Mais sous cette apparente division se cache une interdépendance inévitable. Les économies occidentales, dépendantes de la technologie, ne peuvent progresser sans les matériaux fournis par ces nations dépendantes du charbon. Le ciment, l’acier et les terres rares nécessaires aux infrastructures renouvelables, aux centres de données et aux technologies numériques proviennent de pays enfermés dans la consommation d’hydrocarbures. Les ambitions de neutralité carbone de l’Occident reposent sur la poursuite de l’activité industrielle de ces mêmes nations.

La contradiction structurelle

Ce n’est pas une contradiction qui peut être résolue par les politiques actuelles. La tarification du carbone en Europe rend ses propres industries lourdes non compétitives, mais elle ne supprime pas la demande en ciment et en acier — elle déplace simplement la production ailleurs. Les investissements dans la transition énergétique dans les pays occidentaux ne réduisent pas les émissions mondiales ; ils les déplacent tout en créant une nouvelle demande pour des matériaux énergivores issus d’installations au charbon. La contradiction inscrite dans les engagements mondiaux de neutralité carbone reflète une vérité fondamentale : les pays développés ont délocalisé non seulement la production, mais aussi la responsabilité elle-même.

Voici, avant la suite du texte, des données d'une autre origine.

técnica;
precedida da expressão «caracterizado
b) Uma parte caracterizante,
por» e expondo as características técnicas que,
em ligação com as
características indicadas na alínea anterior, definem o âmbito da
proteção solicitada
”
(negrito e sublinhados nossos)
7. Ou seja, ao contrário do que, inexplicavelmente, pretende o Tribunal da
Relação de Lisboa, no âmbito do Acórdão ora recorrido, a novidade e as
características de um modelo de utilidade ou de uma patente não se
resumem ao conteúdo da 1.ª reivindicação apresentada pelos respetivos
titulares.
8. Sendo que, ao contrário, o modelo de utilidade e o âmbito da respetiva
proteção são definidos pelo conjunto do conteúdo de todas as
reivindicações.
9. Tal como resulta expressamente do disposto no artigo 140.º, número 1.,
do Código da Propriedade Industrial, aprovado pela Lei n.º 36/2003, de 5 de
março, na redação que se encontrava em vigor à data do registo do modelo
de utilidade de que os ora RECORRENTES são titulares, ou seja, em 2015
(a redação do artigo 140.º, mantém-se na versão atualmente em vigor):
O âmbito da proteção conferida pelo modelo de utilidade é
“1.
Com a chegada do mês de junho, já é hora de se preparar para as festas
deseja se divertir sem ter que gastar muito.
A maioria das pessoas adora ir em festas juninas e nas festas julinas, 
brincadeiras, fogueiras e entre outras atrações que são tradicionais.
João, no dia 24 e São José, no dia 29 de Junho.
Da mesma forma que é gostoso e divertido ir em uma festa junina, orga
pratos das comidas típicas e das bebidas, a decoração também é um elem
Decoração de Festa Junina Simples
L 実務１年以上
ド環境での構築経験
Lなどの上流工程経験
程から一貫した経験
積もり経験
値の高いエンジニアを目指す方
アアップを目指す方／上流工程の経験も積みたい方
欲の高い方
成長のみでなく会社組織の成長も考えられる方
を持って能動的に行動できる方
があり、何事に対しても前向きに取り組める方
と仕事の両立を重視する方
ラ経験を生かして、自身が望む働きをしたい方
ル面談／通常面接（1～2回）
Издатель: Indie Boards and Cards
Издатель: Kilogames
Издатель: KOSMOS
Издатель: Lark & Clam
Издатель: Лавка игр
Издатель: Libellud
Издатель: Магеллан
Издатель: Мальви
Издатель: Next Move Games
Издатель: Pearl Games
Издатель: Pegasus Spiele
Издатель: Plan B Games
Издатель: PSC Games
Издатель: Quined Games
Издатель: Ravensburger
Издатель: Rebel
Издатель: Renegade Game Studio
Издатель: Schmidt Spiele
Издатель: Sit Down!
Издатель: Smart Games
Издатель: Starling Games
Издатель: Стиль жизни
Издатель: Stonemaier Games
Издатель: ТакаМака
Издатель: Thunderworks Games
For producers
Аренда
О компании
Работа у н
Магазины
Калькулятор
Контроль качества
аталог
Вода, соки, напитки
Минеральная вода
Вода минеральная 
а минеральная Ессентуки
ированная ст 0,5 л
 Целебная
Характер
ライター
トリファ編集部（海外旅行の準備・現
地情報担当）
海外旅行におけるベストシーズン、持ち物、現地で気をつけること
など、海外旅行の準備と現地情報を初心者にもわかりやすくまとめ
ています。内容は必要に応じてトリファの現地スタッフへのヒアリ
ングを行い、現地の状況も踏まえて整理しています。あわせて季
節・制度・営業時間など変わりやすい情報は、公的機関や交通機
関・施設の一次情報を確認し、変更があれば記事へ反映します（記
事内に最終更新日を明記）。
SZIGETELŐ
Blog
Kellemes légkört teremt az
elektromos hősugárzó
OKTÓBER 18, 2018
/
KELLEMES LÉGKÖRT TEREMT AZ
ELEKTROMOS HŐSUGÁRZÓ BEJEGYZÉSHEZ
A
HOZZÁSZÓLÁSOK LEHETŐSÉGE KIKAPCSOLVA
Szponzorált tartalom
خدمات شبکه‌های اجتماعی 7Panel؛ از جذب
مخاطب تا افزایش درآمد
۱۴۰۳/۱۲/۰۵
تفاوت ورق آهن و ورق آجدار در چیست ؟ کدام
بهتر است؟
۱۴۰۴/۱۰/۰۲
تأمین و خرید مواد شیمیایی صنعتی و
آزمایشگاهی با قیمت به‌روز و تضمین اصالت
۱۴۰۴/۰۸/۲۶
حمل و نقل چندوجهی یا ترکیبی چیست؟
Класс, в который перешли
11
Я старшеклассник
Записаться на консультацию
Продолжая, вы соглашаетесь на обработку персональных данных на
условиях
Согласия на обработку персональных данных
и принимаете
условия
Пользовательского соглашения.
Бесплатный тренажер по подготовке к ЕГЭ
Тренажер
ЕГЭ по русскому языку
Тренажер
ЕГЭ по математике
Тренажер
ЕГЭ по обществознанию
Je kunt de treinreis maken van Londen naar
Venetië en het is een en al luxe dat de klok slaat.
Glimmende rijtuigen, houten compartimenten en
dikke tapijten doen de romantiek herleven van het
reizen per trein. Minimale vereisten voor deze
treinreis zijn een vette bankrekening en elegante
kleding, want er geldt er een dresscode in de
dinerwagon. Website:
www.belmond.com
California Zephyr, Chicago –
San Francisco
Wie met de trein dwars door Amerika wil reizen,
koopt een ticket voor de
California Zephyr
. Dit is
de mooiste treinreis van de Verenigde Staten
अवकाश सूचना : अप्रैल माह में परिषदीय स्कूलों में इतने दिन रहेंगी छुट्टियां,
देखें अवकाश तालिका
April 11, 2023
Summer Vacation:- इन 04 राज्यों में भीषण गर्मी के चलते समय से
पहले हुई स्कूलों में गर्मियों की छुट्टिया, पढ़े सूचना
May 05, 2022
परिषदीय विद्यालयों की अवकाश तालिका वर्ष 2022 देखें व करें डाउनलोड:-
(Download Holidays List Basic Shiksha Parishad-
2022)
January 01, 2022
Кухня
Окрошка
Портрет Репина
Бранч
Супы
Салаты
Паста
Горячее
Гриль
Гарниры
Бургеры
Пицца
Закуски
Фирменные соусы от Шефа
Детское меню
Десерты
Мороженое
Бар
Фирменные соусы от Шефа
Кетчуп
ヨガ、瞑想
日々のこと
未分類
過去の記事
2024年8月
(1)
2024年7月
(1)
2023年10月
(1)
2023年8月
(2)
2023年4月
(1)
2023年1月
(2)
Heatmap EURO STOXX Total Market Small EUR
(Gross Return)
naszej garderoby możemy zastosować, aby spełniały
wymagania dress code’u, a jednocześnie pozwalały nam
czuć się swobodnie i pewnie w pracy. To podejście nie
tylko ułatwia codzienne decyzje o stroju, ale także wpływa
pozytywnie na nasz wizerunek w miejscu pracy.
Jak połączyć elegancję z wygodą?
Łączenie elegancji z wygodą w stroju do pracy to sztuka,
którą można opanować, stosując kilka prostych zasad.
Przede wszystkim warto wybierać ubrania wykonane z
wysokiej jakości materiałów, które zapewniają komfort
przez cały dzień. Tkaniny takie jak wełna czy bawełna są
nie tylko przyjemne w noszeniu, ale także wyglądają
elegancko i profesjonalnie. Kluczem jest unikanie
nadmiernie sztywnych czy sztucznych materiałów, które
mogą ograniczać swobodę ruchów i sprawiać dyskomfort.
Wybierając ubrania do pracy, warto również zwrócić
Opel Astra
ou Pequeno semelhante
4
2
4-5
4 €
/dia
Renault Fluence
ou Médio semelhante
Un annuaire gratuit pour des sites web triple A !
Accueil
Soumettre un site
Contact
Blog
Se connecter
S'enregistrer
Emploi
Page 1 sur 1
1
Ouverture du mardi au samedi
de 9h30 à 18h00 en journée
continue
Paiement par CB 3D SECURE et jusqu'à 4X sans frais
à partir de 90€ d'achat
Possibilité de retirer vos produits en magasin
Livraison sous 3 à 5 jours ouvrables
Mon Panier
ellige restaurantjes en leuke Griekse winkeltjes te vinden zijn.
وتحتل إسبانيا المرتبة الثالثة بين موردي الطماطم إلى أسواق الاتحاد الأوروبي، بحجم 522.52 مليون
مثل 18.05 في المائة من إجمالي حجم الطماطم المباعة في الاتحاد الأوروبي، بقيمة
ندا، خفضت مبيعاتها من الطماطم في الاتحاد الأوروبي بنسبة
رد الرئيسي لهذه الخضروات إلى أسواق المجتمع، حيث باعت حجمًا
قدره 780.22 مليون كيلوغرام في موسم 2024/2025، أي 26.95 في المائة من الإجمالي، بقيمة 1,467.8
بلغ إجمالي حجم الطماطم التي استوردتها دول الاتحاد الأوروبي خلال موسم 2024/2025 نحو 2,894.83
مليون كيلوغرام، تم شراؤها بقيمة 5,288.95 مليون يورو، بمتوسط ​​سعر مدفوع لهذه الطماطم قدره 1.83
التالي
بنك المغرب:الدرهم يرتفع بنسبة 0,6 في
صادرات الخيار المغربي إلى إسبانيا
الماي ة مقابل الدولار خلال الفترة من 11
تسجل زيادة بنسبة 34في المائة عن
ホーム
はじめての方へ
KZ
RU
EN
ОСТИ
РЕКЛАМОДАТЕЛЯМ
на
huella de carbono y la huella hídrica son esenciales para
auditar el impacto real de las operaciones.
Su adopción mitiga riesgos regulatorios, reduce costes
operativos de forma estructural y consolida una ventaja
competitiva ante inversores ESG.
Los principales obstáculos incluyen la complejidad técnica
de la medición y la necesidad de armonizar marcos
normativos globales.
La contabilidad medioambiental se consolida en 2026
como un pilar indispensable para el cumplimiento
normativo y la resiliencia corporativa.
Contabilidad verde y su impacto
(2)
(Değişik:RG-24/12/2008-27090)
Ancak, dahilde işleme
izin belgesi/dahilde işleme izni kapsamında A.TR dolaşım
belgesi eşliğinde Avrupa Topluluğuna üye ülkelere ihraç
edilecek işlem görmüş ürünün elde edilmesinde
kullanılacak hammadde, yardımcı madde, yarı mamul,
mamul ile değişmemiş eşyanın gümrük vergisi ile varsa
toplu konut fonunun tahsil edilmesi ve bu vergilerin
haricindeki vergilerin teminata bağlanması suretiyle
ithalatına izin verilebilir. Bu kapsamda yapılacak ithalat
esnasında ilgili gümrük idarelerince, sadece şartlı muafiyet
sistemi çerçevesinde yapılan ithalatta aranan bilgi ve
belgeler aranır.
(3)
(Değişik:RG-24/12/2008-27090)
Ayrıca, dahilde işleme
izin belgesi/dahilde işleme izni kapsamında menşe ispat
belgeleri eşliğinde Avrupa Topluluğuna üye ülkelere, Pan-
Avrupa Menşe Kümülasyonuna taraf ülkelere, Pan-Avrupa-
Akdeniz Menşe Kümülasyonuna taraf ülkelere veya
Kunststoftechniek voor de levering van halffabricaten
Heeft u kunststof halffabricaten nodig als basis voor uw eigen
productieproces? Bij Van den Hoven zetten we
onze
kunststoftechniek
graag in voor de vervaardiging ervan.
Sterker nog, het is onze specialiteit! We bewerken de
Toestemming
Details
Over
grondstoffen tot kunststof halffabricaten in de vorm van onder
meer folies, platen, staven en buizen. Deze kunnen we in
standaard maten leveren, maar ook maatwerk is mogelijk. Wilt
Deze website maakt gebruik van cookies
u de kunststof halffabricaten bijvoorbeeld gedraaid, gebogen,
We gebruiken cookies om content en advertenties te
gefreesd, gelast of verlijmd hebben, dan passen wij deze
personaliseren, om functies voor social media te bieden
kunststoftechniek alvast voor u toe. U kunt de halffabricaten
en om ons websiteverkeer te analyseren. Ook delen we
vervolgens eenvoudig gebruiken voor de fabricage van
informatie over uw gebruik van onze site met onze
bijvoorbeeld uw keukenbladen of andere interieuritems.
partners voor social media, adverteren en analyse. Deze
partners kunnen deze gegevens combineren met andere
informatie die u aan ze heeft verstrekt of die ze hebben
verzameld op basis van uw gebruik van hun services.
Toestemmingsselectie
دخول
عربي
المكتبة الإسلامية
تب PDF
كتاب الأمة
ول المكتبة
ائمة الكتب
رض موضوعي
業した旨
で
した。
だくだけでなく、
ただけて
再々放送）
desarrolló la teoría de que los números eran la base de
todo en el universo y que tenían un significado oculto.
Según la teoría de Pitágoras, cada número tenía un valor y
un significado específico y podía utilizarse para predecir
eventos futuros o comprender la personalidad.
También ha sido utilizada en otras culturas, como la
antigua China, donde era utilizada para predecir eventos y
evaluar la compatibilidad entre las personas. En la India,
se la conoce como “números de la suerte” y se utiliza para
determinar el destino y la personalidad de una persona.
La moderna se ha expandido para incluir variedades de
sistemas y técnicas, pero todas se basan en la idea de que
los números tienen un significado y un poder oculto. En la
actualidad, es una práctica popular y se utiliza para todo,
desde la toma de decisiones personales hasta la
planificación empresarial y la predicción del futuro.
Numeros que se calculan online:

Tant que l’économie mondiale dépend d’une énergie bon marché et abondante pour alimenter à la fois l’industrie lourde traditionnelle et l’infrastructure numérique émergente, la transition hors hydrocarbures restera incomplète. Les nations productrices de ces matériaux ne peuvent pas faire la transition tout en servant de base industrielle aux économies développées. Et ces dernières ne peuvent pas totalement évoluer sans accéder aux matériaux bon marché et carbonés que ces nations produisent. Jusqu’à ce que cette contradiction structurelle soit résolue, les engagements de neutralité carbone continueront à représenter un déplacement géographique des émissions plutôt qu’une véritable réduction de la production mondiale de carbone.